A historian wants to use WWII newsreel footage to understand what soldiers actually experienced in combat. The most methodologically sound approach is to:
ATreat the footage as a direct record of events — film is more objective than written accounts because it captures sensory reality
BAnalyze the footage as a constructed artifact: ask who filmed it, for what audience, through what editing choices, and what narrative it was designed to support
CDiscount the footage entirely because its propagandistic intent disqualifies it as evidence
DUse it as a primary source only if it was produced by a neutral third-party nation
Audio-visual sources are constructed artifacts at every level — what the camera points at, what is cut, what narration accompanies the images. Newsreels were made for specific audiences with specific narrative purposes (typically to sustain civilian morale), not to document soldiers' subjective experience. Treating film as more objective than text (option A) reverses the proper analytic posture. The footage is still valuable evidence — but of how the war was staged and represented, not necessarily of what soldiers experienced.

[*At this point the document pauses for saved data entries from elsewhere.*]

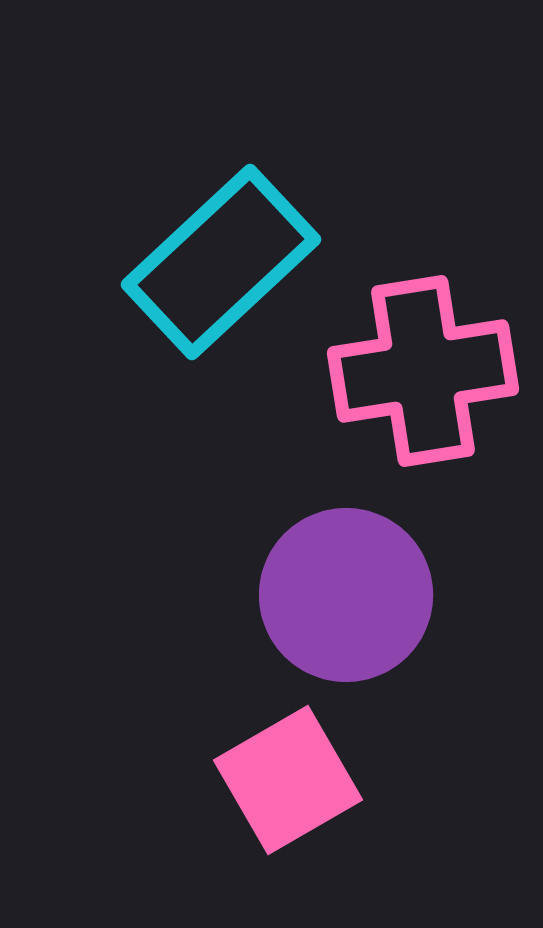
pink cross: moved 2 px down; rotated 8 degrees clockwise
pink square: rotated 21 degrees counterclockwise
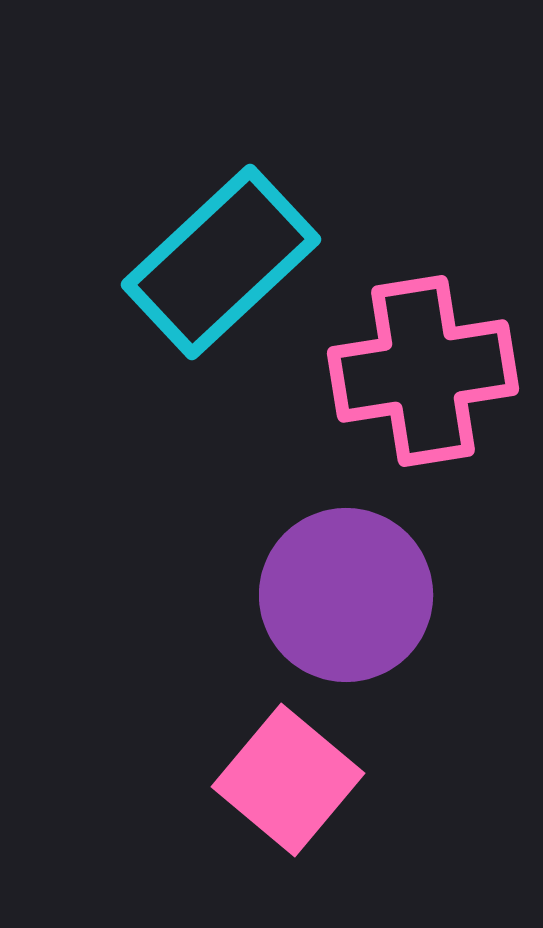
pink square: rotated 20 degrees counterclockwise
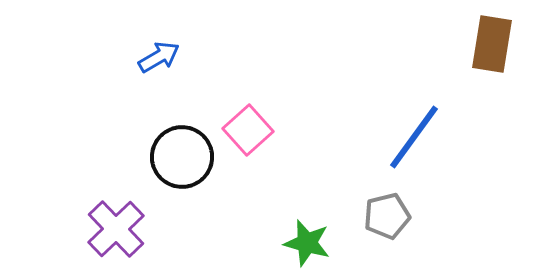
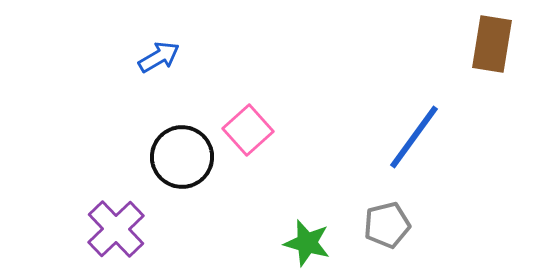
gray pentagon: moved 9 px down
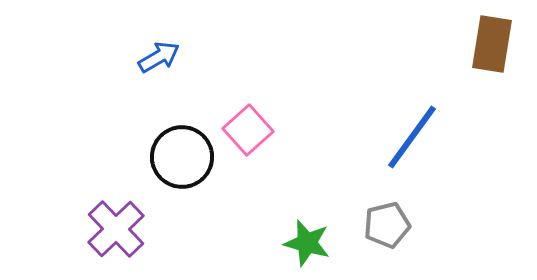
blue line: moved 2 px left
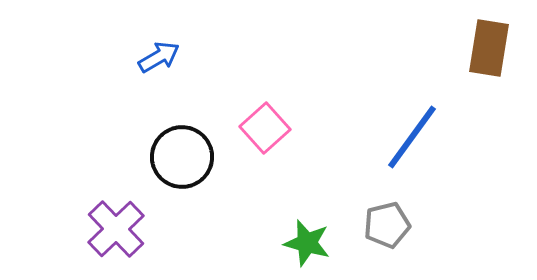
brown rectangle: moved 3 px left, 4 px down
pink square: moved 17 px right, 2 px up
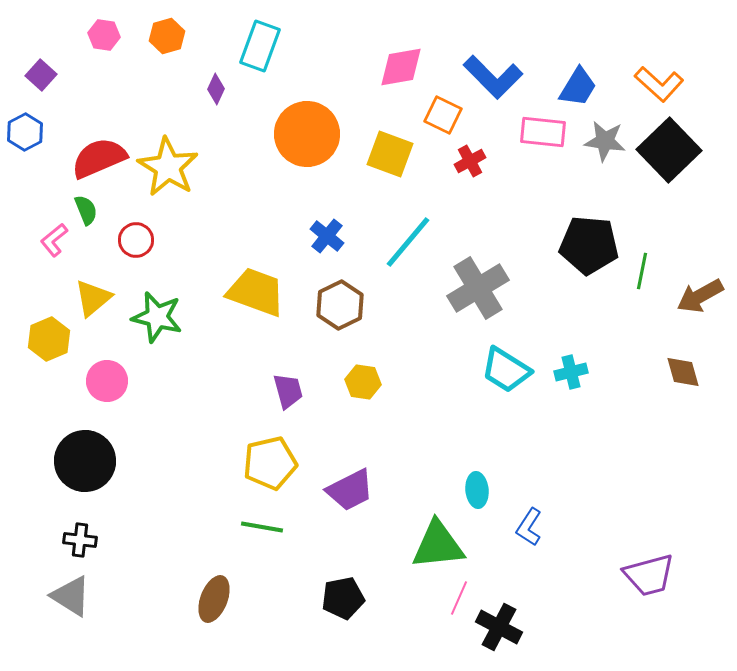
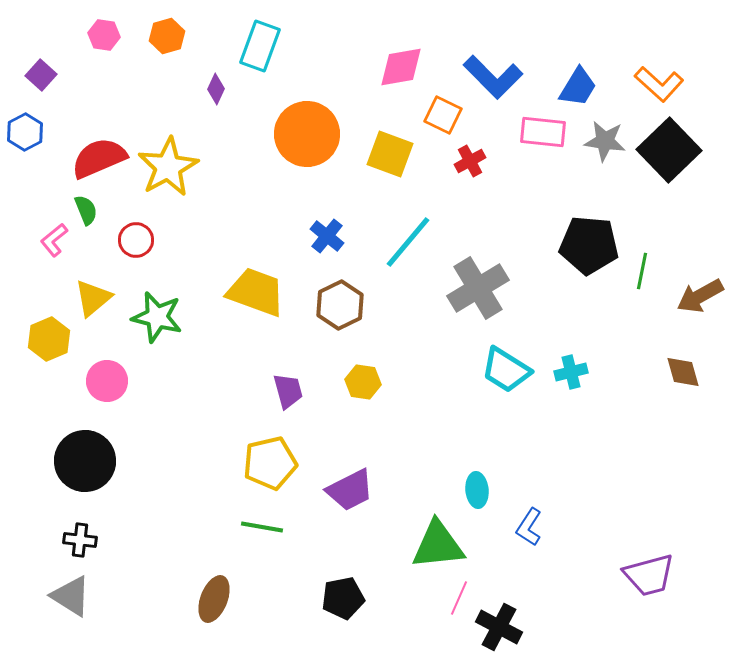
yellow star at (168, 167): rotated 12 degrees clockwise
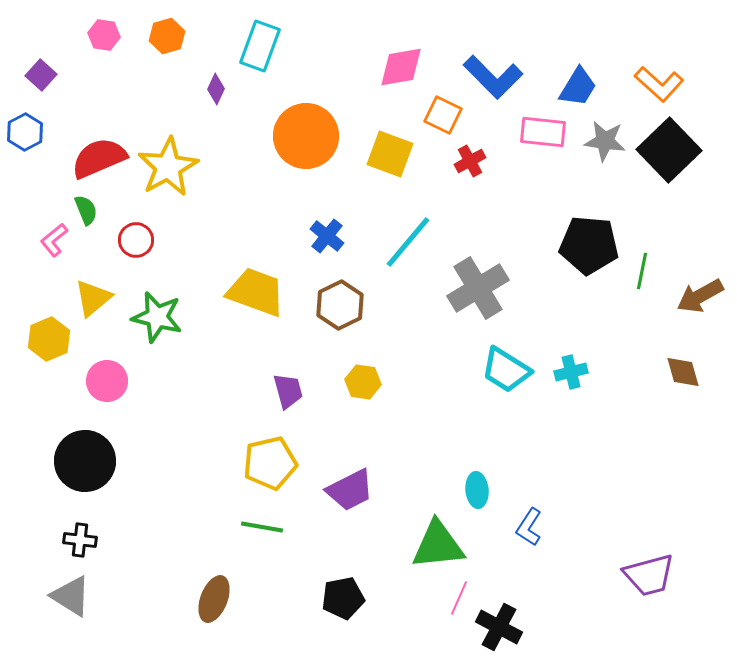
orange circle at (307, 134): moved 1 px left, 2 px down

Question 2 Multiple Choice
The Kuleshov effect demonstrates that:
AEarly film technology was too primitive to capture realistic expressions, making silent film historically unreliable
BThe meaning of an image is partly determined by what it is juxtaposed with in the edit — the same shot reads differently depending on context
CSound recordings are more historically reliable than visual footage because they cannot be as easily decontextualized
DAudiences in different historical periods respond identically to the same footage regardless of viewing context
The Kuleshov effect showed that identical footage of a neutral face was read as hunger, grief, or joy by audiences depending solely on what shot preceded or followed it in the edit. This demonstrates that film meaning is not inherent in individual images but is constructed through juxtaposition. For historians, this means editing choices — not just content — must be analyzed, because the editor's sequencing decisions shape what viewers understand the footage to 'mean.'
Question 3 True / False
A documentary film about a historical event can be analyzed both as evidence about that event and as evidence about how the event was staged and represented for audiences.
TTrue
FFalse
Answer: True
This dual reading is a core principle of audio-visual historical analysis. Leni Riefenstahl's Triumph of the Will, for example, is evidence that the Nuremberg rally occurred — and simultaneously evidence about how the Nazi regime constructed its own image, what cinematic techniques it borrowed, and what it wanted posterity to see. The film as artifact is itself a historical document about representation, not just a window onto the rally.
Question 4 True / False
Audio-visual sources are more reliable than written documents because they capture sensory reality rather than a single author's textual interpretation.
TTrue
FFalse
Answer: False
Audio-visual sources embed interpretation at every stage of production: the cameraperson decides where to point the lens; the editor decides what to cut and how to sequence; the sound designer decides what ambient noise to include; the distributor decides the reception context. These are all authorial choices analogous to, and often more invisible than, the choices a writer makes. The difference is that film's constructed nature is less immediately apparent, which makes the risk of treating it as transparent especially acute.
Question 5 Short Answer
What does it mean to 'read the construction' of an audio-visual source rather than 'look through it,' and why does this distinction matter for historical analysis?
Think about your answer, then reveal below.
Model answer: Looking through a source treats it as a transparent window onto events — assuming what is shown is simply what happened. Reading the construction treats the source as an artifact shaped by the choices embedded in its making: framing, editing, narration, music, the interviewer's presence in oral history recordings, and the viewing context in which audiences received it. This distinction matters because the same footage can serve as evidence about the event depicted and simultaneously as evidence about the representational choices of those who made it. A historian who reads the construction can extract both kinds of information; one who looks through it will miss the second layer entirely and may misread the first.
The construction is not a distortion to be subtracted — it is itself historical evidence about what people chose to show, emphasize, and remember.